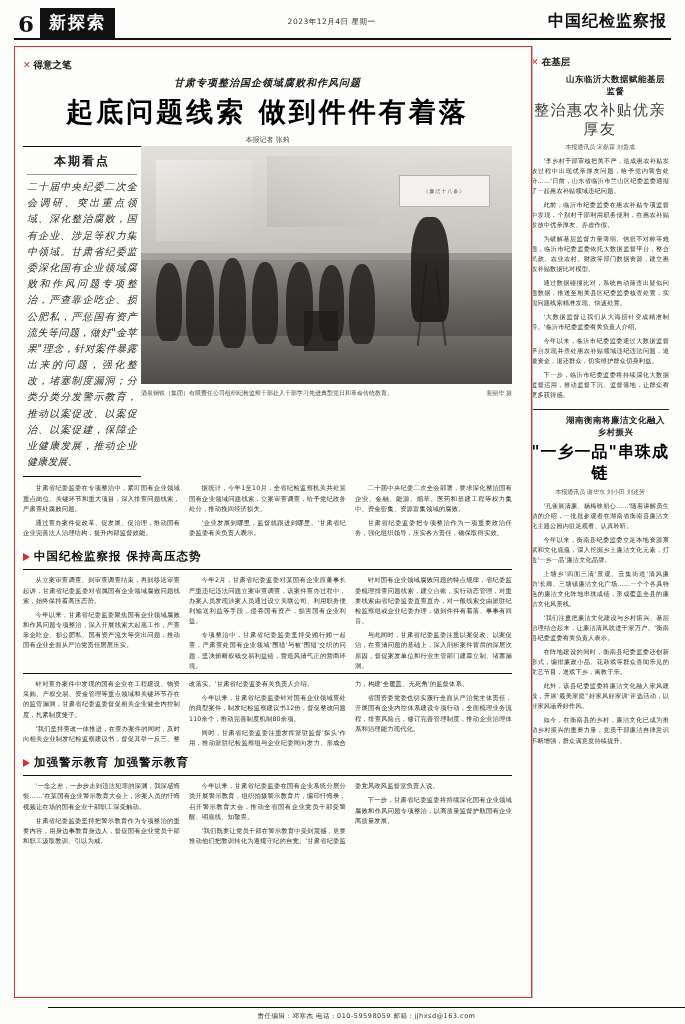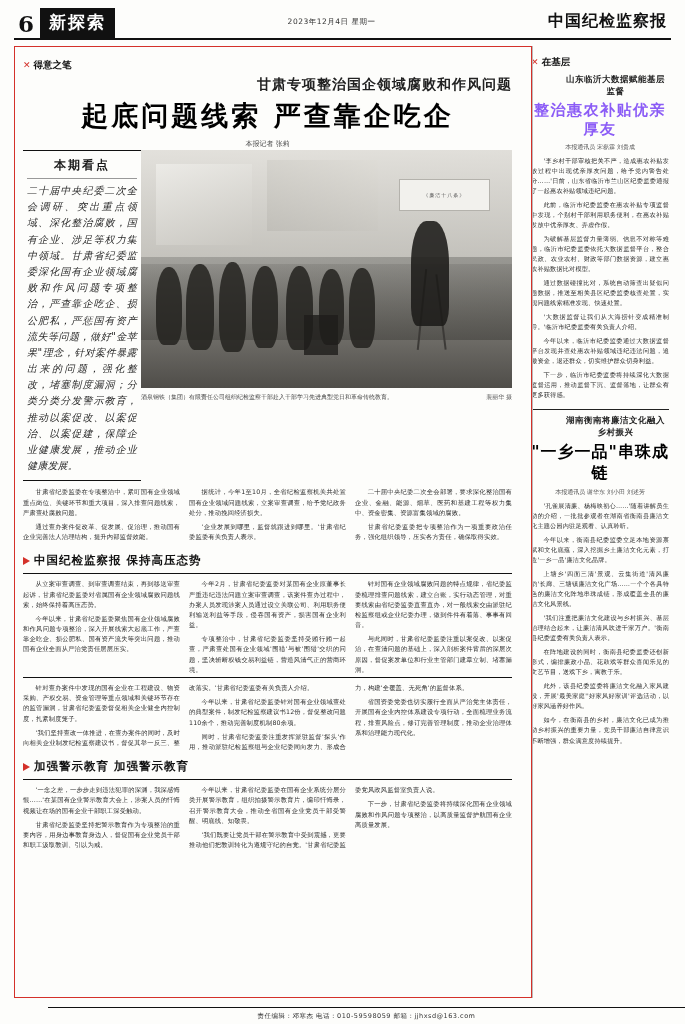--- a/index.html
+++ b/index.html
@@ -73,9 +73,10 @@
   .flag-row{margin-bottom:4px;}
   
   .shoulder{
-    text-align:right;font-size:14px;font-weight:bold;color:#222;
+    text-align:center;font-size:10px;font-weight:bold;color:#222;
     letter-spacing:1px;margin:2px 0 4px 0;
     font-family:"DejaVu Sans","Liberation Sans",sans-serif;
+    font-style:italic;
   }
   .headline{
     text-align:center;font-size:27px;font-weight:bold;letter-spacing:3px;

_ _ _ _ _

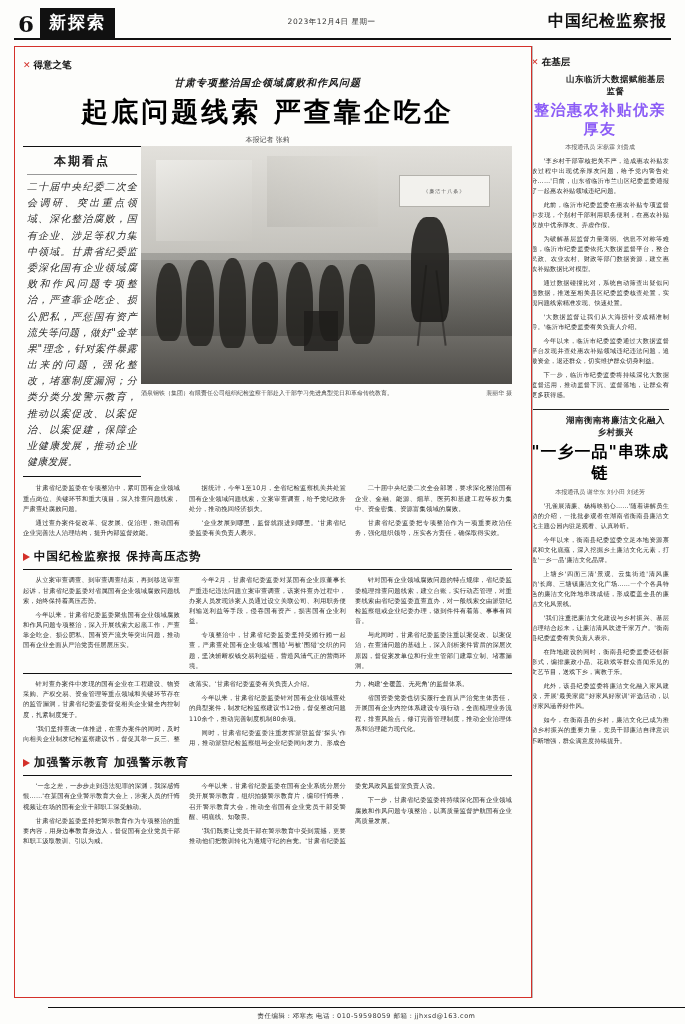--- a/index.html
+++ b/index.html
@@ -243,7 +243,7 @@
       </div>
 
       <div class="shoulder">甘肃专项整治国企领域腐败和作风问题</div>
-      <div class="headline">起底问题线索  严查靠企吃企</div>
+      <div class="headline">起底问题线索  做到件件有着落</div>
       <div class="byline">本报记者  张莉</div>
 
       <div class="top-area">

_ _ _ _ _

# Written task
Copy all lines of the records in which the string "bold" can be found.

# Your solution
-    text-align:right;font-size:14px;font-weight:bold;color:#222;
+    text-align:center;font-size:10px;font-weight:bold;color:#222;
     text-align:center;font-size:27px;font-weight:bold;letter-spacing:3px;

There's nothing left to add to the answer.